Anna è l’anziana vedova che la famiglia Samsa assume come
donna tutto fare dopo quanto accaduto a Gregorio. Una figura appena accennata
ma puntuale in vari snodi del racconto. Ed è proprio questa “presenza
sottintesa” che rende affascinante l’ipotesi di assumerla
come punto di osservazione per l’intera vicenda. Così la
vedova Anna, senza un cognome precisato, diviene obbligatoriamente Anna
K. e, da figura marginale, assume un ruolo di protagonista.

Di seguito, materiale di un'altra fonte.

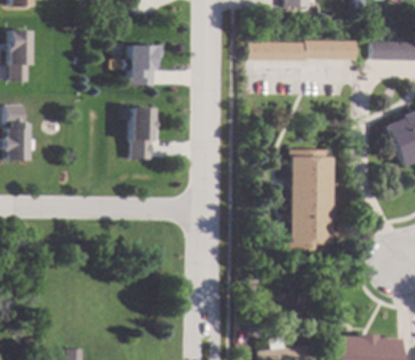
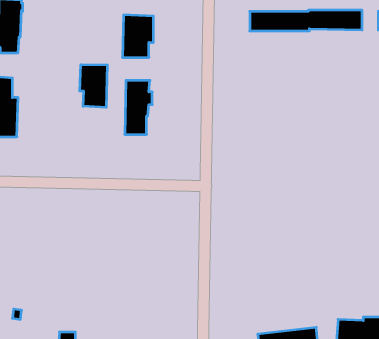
building: none -> [80,65,107,107]
building: [290,150,332,249] -> none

Inizialmente mostra un carattere loquace, pieno di buona volontà
da donnetta curiosa che gradualmente lascia intravedere un cuore ruvido
e semplice, segnato da molte ferite e capace di relazionarsi con tutti
i personaggi dell’insolito “dramma familiare”.
Anna K., in casa Samsa, non si limita ad un’energica e fattiva assistenza.
Anna cambia le prospettive più private del racconto, si muove in
quelle più dimesse e quotidiane attivando i personaggi, come i
pensionanti o il giovane studente innamorato di Grete. Nello stesso tempo
Anna interagisce con le traiettorie e le dinamiche del racconto con una
personale affettività. Attraverso Anna le scene assenti o appena
“ascoltate” (attraverso la porta dalla claustrofobica condizione
di Gregorio) passano in primo piano, diventano materia drammaturgica autonoma
ma non estranea al racconto. Anna K. con la sua tenera e riduttiva visione
del vivere diviene così sguardo amoroso, giaculatoria affettuosa
che commenta e accompagna la “tragedia” di ogni diversità,
come la condizione estrema del vivere accanto al dolore.